DATA PROVIDED Block Start

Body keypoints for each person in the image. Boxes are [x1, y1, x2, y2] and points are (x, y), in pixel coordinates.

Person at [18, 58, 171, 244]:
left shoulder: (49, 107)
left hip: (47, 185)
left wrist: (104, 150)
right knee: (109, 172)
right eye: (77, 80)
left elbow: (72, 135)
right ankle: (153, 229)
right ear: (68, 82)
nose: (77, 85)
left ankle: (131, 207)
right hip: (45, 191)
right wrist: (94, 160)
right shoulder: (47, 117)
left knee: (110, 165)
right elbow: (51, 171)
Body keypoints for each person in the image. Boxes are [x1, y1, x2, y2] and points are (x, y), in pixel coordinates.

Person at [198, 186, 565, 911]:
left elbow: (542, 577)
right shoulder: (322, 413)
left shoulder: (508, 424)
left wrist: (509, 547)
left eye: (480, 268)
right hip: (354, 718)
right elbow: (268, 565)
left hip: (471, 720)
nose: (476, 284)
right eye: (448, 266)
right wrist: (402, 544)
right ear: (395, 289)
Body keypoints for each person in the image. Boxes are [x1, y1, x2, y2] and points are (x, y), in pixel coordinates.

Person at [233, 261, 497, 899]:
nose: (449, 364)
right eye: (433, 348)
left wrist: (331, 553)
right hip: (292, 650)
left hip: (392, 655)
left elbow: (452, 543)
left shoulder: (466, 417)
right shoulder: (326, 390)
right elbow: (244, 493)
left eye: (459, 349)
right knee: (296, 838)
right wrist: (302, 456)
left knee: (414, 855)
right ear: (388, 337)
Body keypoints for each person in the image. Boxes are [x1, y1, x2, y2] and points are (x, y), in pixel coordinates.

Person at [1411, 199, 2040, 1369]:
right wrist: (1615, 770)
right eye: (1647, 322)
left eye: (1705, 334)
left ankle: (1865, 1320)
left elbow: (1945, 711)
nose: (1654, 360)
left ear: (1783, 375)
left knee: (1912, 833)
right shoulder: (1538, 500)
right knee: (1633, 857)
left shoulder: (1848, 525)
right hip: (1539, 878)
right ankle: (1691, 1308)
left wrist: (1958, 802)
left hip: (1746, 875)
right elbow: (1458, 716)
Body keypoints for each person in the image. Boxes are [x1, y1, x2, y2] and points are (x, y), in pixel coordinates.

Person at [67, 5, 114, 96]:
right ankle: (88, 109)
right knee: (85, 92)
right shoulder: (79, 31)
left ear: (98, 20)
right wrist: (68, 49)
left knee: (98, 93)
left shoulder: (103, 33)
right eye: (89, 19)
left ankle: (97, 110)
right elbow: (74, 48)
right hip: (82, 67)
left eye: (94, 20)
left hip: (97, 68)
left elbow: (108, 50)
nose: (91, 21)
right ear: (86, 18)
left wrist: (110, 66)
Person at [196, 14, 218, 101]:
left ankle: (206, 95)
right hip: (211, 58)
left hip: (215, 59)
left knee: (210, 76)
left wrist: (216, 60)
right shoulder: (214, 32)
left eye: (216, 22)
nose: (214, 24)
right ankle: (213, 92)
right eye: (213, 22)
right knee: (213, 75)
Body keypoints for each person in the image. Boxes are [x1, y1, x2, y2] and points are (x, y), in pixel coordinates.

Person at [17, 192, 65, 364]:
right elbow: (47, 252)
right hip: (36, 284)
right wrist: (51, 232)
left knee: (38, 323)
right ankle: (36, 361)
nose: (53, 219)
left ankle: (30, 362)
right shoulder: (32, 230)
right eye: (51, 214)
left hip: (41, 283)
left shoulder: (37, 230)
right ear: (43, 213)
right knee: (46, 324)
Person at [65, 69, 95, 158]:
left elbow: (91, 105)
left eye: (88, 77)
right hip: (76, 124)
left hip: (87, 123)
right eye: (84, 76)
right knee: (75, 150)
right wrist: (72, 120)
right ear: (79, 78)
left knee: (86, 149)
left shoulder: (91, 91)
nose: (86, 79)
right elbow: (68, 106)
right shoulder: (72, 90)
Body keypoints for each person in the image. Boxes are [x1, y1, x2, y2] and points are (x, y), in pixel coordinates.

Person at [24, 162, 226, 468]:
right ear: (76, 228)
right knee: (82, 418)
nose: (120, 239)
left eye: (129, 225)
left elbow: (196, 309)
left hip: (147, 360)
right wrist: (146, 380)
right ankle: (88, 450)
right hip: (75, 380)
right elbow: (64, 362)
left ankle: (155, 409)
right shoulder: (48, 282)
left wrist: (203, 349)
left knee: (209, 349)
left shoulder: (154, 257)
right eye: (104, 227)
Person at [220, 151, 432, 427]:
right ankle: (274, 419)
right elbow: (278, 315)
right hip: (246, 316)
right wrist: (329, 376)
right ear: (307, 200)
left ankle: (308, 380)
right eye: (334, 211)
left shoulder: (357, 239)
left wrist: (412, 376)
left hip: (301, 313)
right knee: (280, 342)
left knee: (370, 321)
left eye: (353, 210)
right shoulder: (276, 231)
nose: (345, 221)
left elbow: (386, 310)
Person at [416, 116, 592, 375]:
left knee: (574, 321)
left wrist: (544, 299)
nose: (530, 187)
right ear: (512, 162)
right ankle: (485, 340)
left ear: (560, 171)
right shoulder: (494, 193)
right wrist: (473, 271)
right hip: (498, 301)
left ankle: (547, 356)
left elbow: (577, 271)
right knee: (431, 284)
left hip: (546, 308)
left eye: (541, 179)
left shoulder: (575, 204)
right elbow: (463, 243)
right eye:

DATA PROVIDED Block End

Your reply should hold every line from the data that contains "nose", copied in full.

nose: (77, 85)
nose: (476, 284)
nose: (449, 364)
nose: (1654, 360)
nose: (91, 21)
nose: (214, 24)
nose: (53, 219)
nose: (86, 79)
nose: (120, 239)
nose: (345, 221)
nose: (530, 187)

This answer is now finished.